Competitors in “Canada’s Drag Race” are shown in a handout photo. “Canada’s Drag Race” has some new faces on its main judging panel for season 2. THE CANADIAN PRESS/HO-Bell Media

Competitors in “Canada’s Drag Race” are shown in a handout photo. “Canada’s Drag Race” has some new faces on its main judging panel for season 2. THE CANADIAN PRESS/HO-Bell Media

‘Canada’s Drag Race’ changes judging panel with Brugel, Goreski and Melchor

Melchor and Brugel won’t be in every episode

TORONTO — “Canada’s Drag Race” has some new faces on its main judging panel for season 2, premiering later this year.

Streaming service Crave says actor Amanda Brugel, fashion personality Brad Goreski and CTV’s “etalk” senior correspondent Traci Melchor join Brooke Lynn Hytes to critique the drag-queen contestants.

Brugel, Goreski and Melchor replace two previous resident judges — actor and activist Jeffrey Bowyer-Chapman and supermodel Stacey McKenzie, who were on season 1 with Hytes.

The show’s Twitter account said this week McKenzie “won’t be able to return for Season 2 due to COVID-related challenges.”
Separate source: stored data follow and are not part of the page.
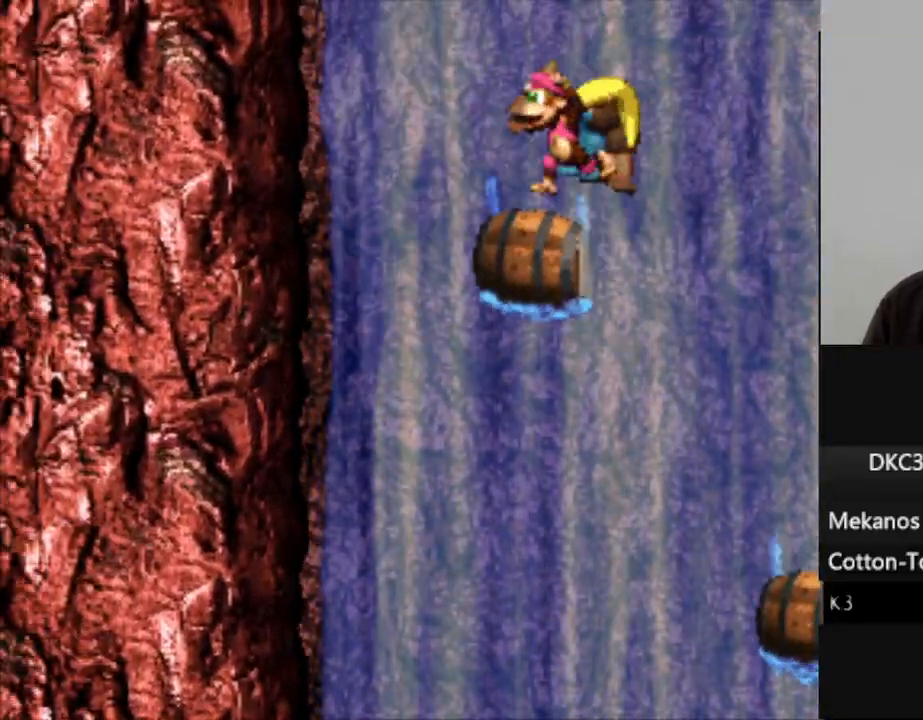
Gameplay with a controller (Nintendo layout); each line is a JSON object with the inputs held at the frame after it. "events" lists button and stick changes between this image and that frame as [ms after this image, input, new state], when the widget could be followed in between. Not read: L3 R3.
{"buttons": ["DPAD_RIGHT"], "events": [[83, "DPAD_RIGHT", "down"], [250, "B", "down"], [483, "B", "up"], [500, "Y", "up"]]}
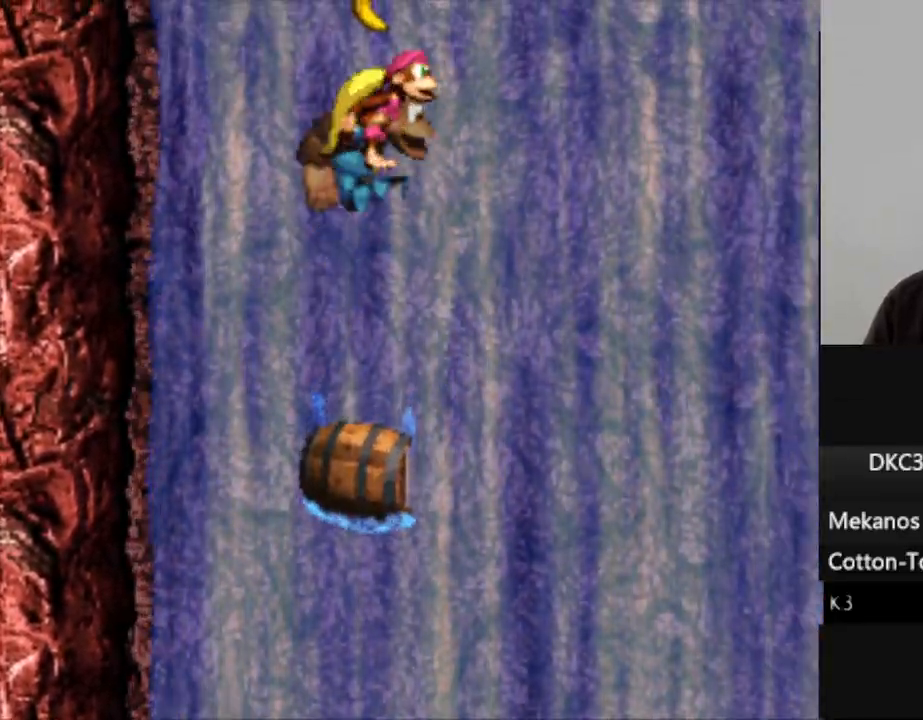
{"buttons": ["Y", "DPAD_RIGHT"], "events": [[67, "Y", "down"]]}
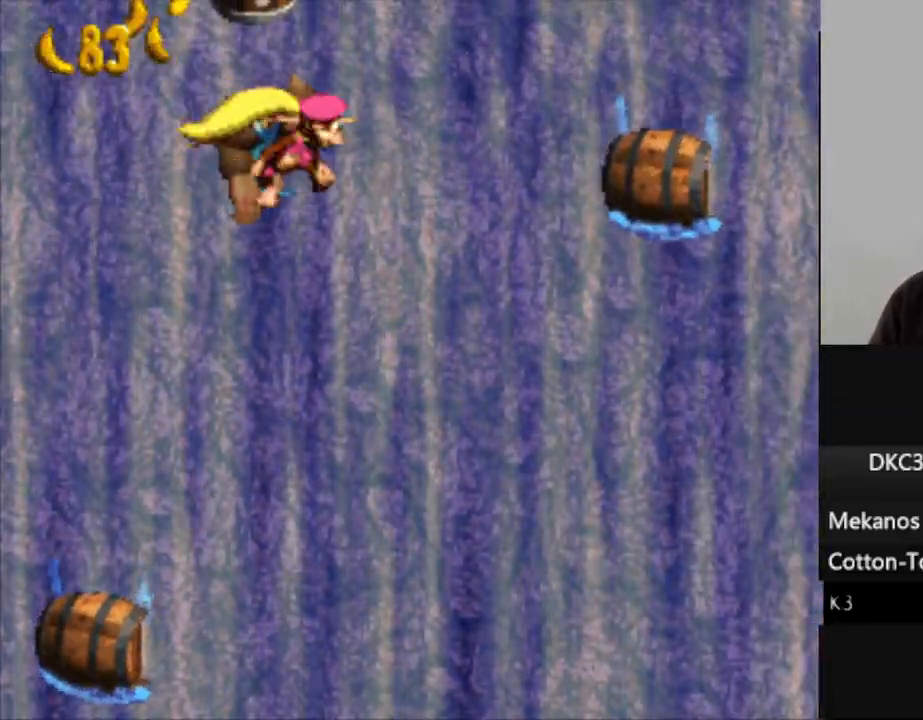
{"buttons": ["Y", "DPAD_RIGHT"], "events": []}
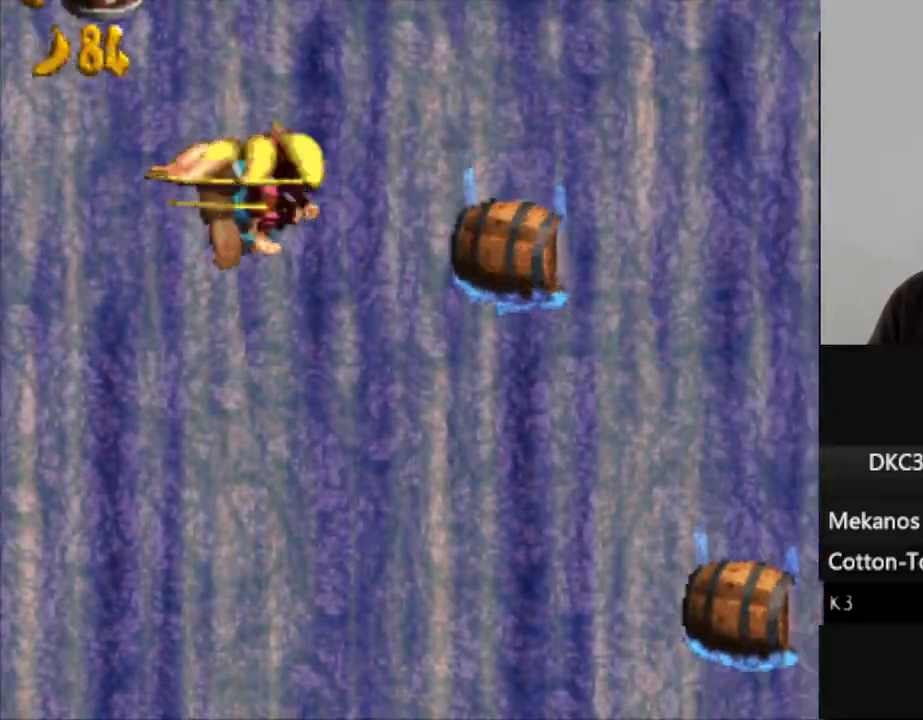
{"buttons": ["Y"], "events": [[500, "DPAD_RIGHT", "up"]]}
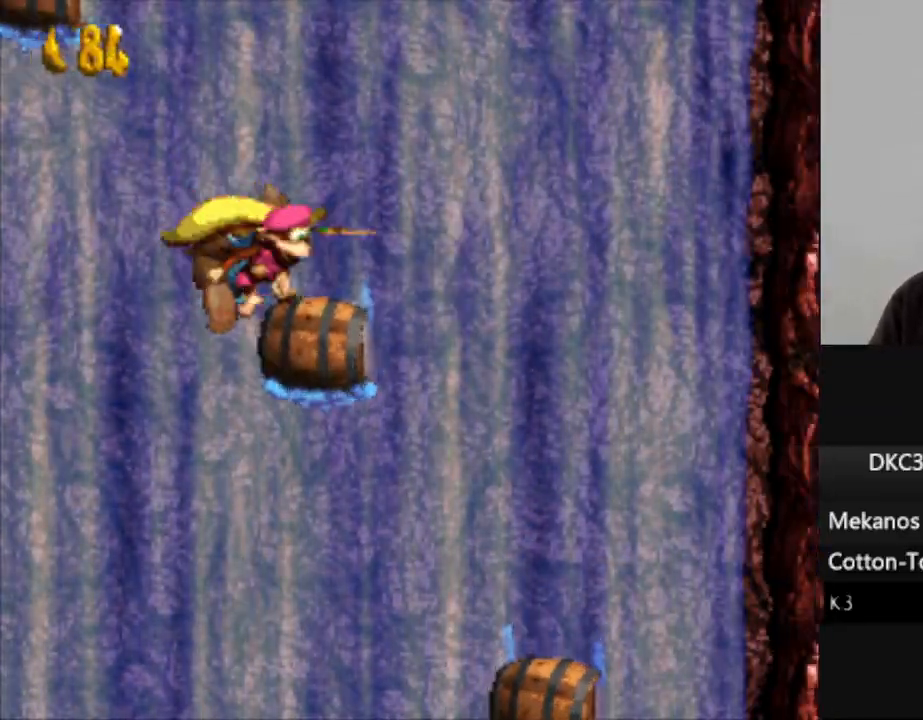
{"buttons": ["B", "Y", "DPAD_LEFT"], "events": [[117, "DPAD_LEFT", "down"], [500, "B", "down"]]}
And Hytes and McKenzie announced on Instagram in March that Bowyer-Chapman wouldn’t return because of a scheduling conflict with his role in the upcoming Disney-Plus series “Doogie Kameāloha, M.D.”

Like “RuPaul’s Drag Race,” the Toronto-shot version sees drag artists compete in a series of challenges for the title of the Next Drag Superstar and a grand prize of $100,000.

Melchor was also on season 1 helping the queens in a role dubbed Canada’s Squirrel Friend.

Crave says Melchor and Brugel will appear throughout the season but won’t be in every episode, while Hytes and Goreski will be on each episode.

The show won five Canadian Screen Awards in May, including best reality/competition program or series and best host or presenter for Hytes, Bowyer-Chapman and McKenzie.

Bell Media has said the series is one of Crave’s top performers.

But its queens and judges have been the target of hateful online comments, prompting Crave to issue a statement last August saying “there is no place for hate in the ‘Canada’s Drag Race’ community, or anywhere.”

Bowyer-Chapman deleted his Twitter account last summer after facing online criticism for his pointed critiques.

At the time, “Rupaul’s Drag Race” season 6 contestant Osmond Vacious, a.k.a. Vivacious, wrote on Instagram that the criticism forced Bowyer-Chapman to limit his interaction with fans.

“The bullying has to stop,” Vacious wrote.